◆ Exercise goal
Please output the listing exactly as it stands, but omit any images.

◆ Records for processing
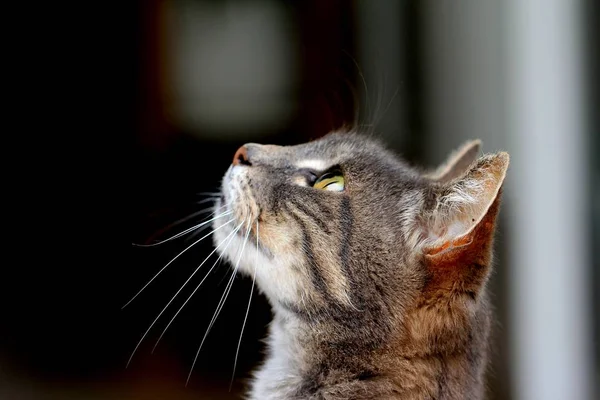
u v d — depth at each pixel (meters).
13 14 1.41
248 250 0.74
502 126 0.97
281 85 1.54
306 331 0.73
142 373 1.12
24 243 1.33
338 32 1.27
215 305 1.21
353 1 1.16
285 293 0.73
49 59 1.44
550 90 0.95
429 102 1.03
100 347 1.18
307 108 1.40
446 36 1.01
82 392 1.06
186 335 1.21
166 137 1.54
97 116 1.48
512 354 0.94
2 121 1.39
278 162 0.75
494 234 0.71
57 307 1.26
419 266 0.72
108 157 1.46
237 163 0.75
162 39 1.54
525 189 0.95
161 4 1.53
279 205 0.73
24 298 1.27
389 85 1.04
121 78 1.50
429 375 0.72
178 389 1.07
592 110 0.95
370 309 0.72
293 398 0.73
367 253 0.72
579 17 0.95
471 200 0.70
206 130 1.56
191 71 1.56
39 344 1.18
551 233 0.95
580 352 0.95
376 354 0.72
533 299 0.94
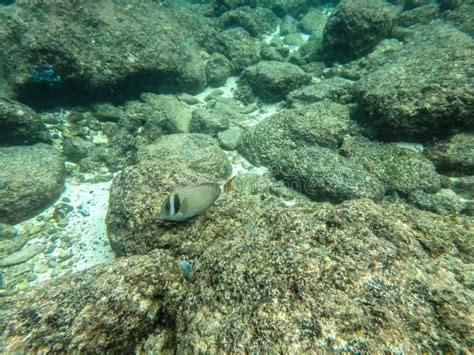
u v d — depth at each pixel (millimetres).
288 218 2486
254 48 8742
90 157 5574
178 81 7379
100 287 2215
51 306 2100
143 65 6582
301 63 8711
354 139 5371
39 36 5668
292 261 2078
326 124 5504
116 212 3354
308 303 1823
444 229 2645
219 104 7211
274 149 5602
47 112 6391
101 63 6246
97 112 6422
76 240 4246
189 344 1924
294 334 1697
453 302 1872
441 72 5066
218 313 1996
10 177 4500
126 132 5840
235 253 2320
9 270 3807
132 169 3594
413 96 4820
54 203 4848
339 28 7684
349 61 8102
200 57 8172
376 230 2287
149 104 6227
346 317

◆ Output of the task
u v d — depth at each pixel (meters).
13 14 1.41
248 250 0.74
502 126 0.97
281 85 1.54
306 331 0.73
142 373 1.12
24 243 1.33
338 32 1.27
215 305 1.21
353 1 1.16
285 293 0.73
49 59 1.44
550 90 0.95
429 102 1.03
100 347 1.18
307 108 1.40
446 36 1.01
82 392 1.06
186 335 1.21
166 137 1.54
97 116 1.48
512 354 0.94
2 121 1.39
278 162 0.75
494 234 0.71
57 307 1.26
419 266 0.72
108 157 1.46
237 163 0.75
162 39 1.54
525 189 0.95
161 4 1.53
279 205 0.73
24 298 1.27
389 85 1.04
121 78 1.50
429 375 0.72
178 389 1.07
592 110 0.95
370 309 0.72
293 398 0.73
367 253 0.72
579 17 0.95
471 200 0.70
206 130 1.56
191 71 1.56
39 344 1.18
551 233 0.95
580 352 0.95
376 354 0.72
533 299 0.94
u v d — depth at each pixel (millimetres).
288 218 2486
254 48 8742
90 157 5574
178 81 7379
100 287 2215
51 306 2100
143 65 6582
301 63 8711
354 139 5371
39 36 5668
292 261 2078
326 124 5504
116 212 3354
308 303 1823
444 229 2645
219 104 7211
274 149 5602
47 112 6391
101 63 6246
97 112 6422
76 240 4246
189 344 1924
294 334 1697
453 302 1872
441 72 5066
218 313 1996
10 177 4500
126 132 5840
235 253 2320
9 270 3807
132 169 3594
413 96 4820
54 203 4848
339 28 7684
349 61 8102
200 57 8172
376 230 2287
149 104 6227
346 317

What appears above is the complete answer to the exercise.